Num almoço de domingo, em um restaurante agradável na companhia da minha família, tive oportunidade de observar a mesa ao lado onde crianças abriam vertiginosamente dezenas de pacotes de figurinhas do álbum da Copa 2022. Não entendi bem a dinâmica e perguntei aos meus filhos. Afinal qual é o motivo de tanto desespero? Eles responderam: “eles devem estar procurando a figurinha dourada lendária mais rara de todas e que quase ninguém tem!!”. Bem parece que não encontraram e minutos depois já estavam mergulhados em seus Ipads com as figurinhas espalhadas pela mesa e os pacotes rasgados ali mesmo, ocupando o espaço que depois foi limpo e organizado pelo garçom que precisava de um canto para servir os pratos.

Foi nesse momento que eu soube que o álbum da Copa 2022 só poderá ser completado com figurinhas obtidas exclusivamente por meio da compra de produtos da Coca-Cola. Jogada de mestre do marketing. Ao invés de abrirem dezenas de pacotinhos, as crianças vão precisar rasgar dezenas de rótulos de garrafas de refrigerantes e claro consumir essas que são as bebidas mais prejudiciais à infância que já existiram.   

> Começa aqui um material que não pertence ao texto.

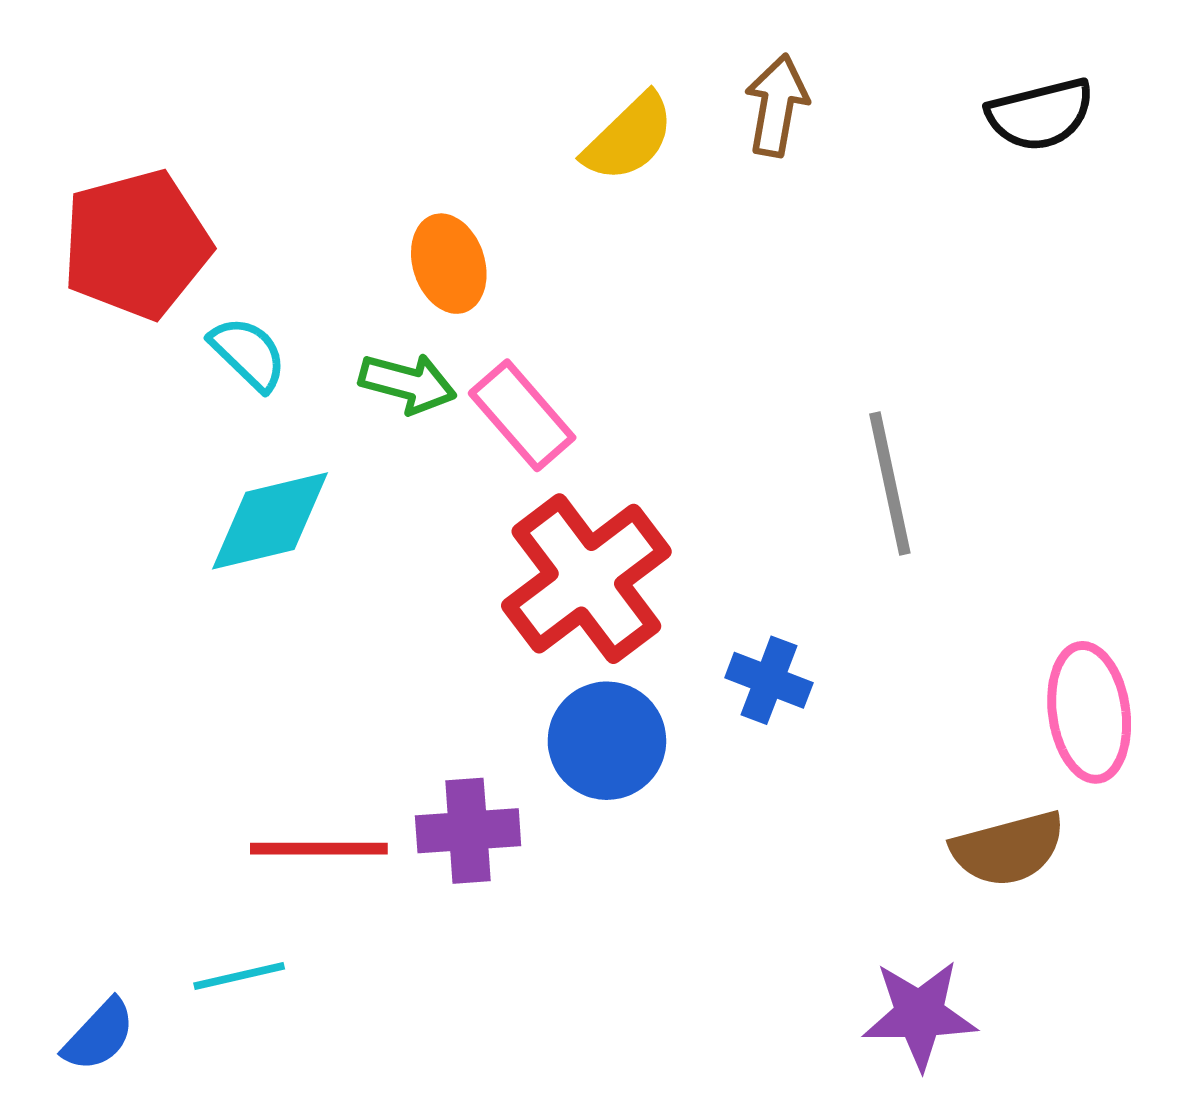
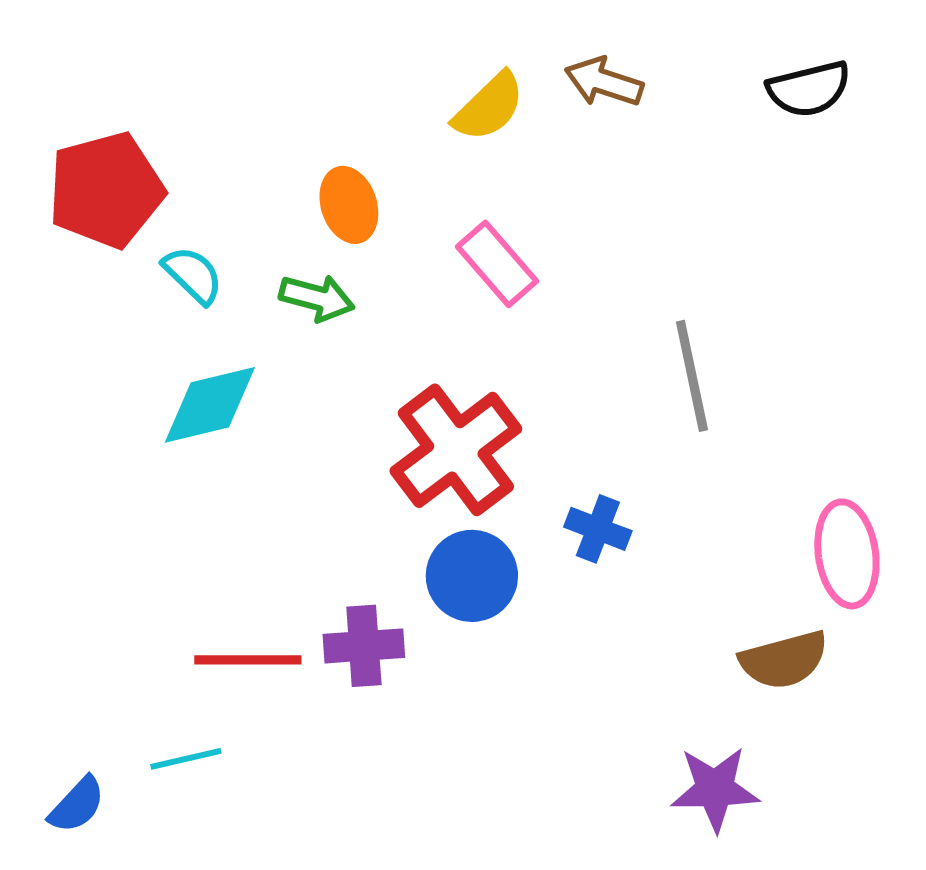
brown arrow: (777, 105) -> (604, 82), turned -82
pink rectangle: (522, 415) -> (497, 264), moved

O pessoal “anti-bolha” a essa altura deve estar revoltado e esbravejando a clássica pergunta; “então devemos criar as crianças numa bolha?”.

Bem, se houvesse uma bolha onde as crianças pudesse aprender a viver enfrentando os perrengues da vida, sem superproteção, sem permissividade tóxica e sem serem expostas a comportamentos viciantes de longo prazo, a resposta seria SIM. Essa bolha seria nossa salvação. Mas sabemos que não há. A infância tem acontecido à revelia e, portanto, opto por concluir meu texto com a pergunta sensata de uma mãe no meu consultório. “Como podemos reduzir os danos do álbum da Copa?”

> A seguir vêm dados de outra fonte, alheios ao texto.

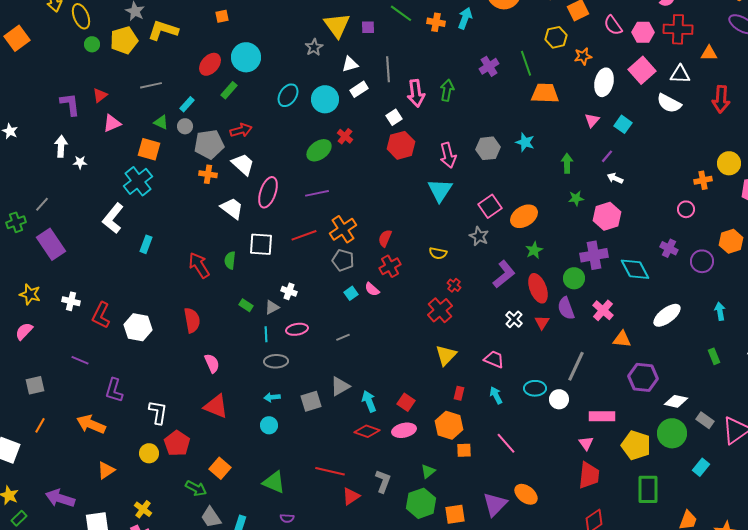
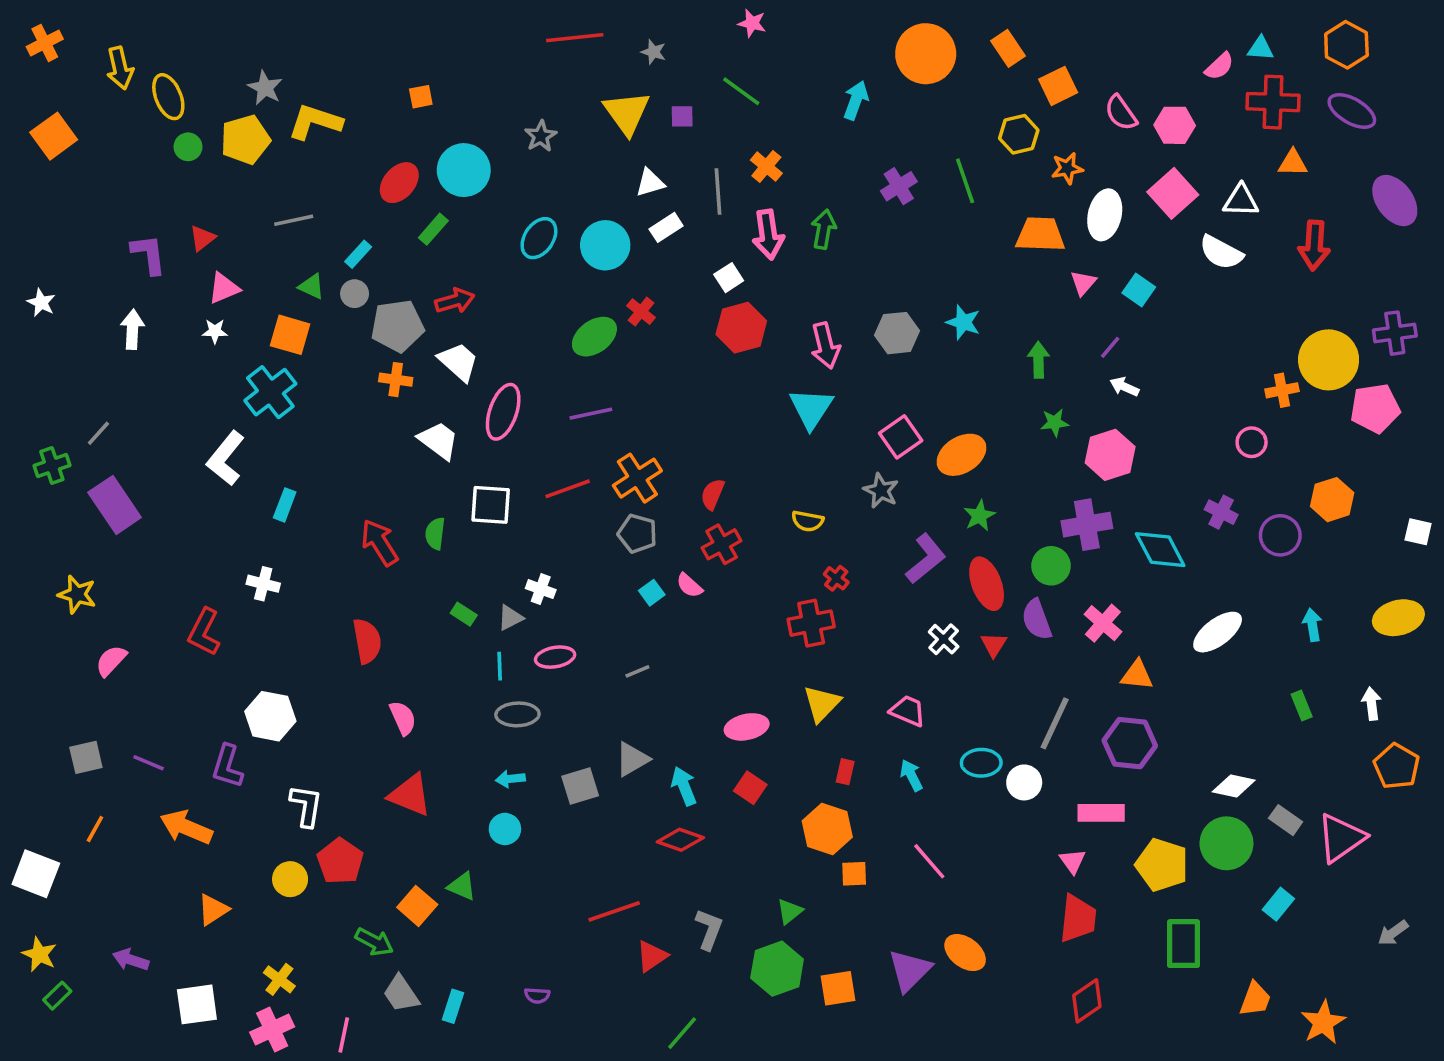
orange cross: (436, 22) -> (766, 167), moved, turned 30
red cross: (678, 29) -> (1273, 102), moved
gray star: (314, 47) -> (541, 136), moved
orange trapezoid: (545, 93) -> (1040, 235), moved
white star: (80, 162) -> (215, 331), moved
yellow circle: (729, 163) -> (1329, 360), size x1.4
white cross: (71, 301) -> (263, 584), moved
red cross: (440, 310) -> (811, 623), turned 30
white hexagon: (138, 327) -> (270, 716), moved
pink semicircle: (24, 331) -> (111, 661), moved
purple line: (80, 360) -> (149, 763), moved
purple hexagon: (643, 377) -> (1130, 743), moved
pink ellipse: (404, 430) -> (747, 727), moved
red line: (330, 471) -> (614, 911), turned -32
green triangle: (274, 482) -> (462, 886), moved, size x0.7
purple arrow: (60, 498) -> (131, 960), size x0.7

É justo lembrar que muitos de nós adultos, temos boas memórias afetivas do que vivenciamos em nossa própria infância fazendo a mesma coisa. Minhas sugestões foram: estimular o álbum coletivo, limitar o gasto com as figurinhas, estimular os encontros para trocas de figurinhas, vincular a compra de figurinhas ao mérito de ajudar um amigo a completar o álbum também ou a qualquer outro comportamento altruísta. Lembrar a criança que o objetivo não é abrir o pacote apenas, mas organizar o álbum e aprender com ele sobre o campeonato, países, bandeiras, hinos e jogadores.  Ah e claro! Praticar advocacy nos espaços reservados para as figurinhas da Coca-Cola criando mensagens contra a publicidade infantil e ensinar as crianças a perceberem o quanto este tipo de iniciativa é prejudicial a todos. A esperança é que, conhecendo as boas sensações e consequências que essa nova perspectiva traz, os futuros adultos consigam enxergar caminhos alternativos aos dos impostos pelo status quo do consumismo puro e simples.

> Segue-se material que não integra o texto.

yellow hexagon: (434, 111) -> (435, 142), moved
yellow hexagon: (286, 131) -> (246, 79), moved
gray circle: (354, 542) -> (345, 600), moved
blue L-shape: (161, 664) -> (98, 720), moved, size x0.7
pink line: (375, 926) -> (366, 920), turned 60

Sob essa perspectiva não posso deixar de citar aqui uma grande brecha que esse momento traz para as crianças: a chance de saírem um pouco da frente das telas e conversar com seus pais. Reservar alguns minutos do dia para colar figurinhas em família e conversar sobre qualquer assunto nasça desse encontro, é uma oportunidade de reconexão entre pais e filhos que já se tornou uma necessidade urgente para todos. Contar aos filhos sobre as Copas do passado, nossas experiências e sentimentos envolvidos, é uma forma de revisitar nossa infância, mas dessa vez partindo de uma concepção transgeracional, ou seja, ensinando nossos filhos que as boas memórias são o verdadeiro valor desses raros momentos em que o coletivo importa. Ainda dá tempo de converter a “escola de apostas” numa escola de altruísmo, humanidade, solidariedade e empatia. Destacar para as crianças como é boa a sensação de ter mais pessoas conectadas por um objetivo comum. Imaginar juntos, como seríamos fortes se essa fé coletiva que os jogos da Copa trazem nos acompanhassem em mais situações de nossas vidas. Isso sim, serviria como uma poderosa semente de mudança.

Em suma nossos tempos pedem reconexão e quem conseguir encontrar esse prêmio dourado nessa Copa será o verdadeiro campeão.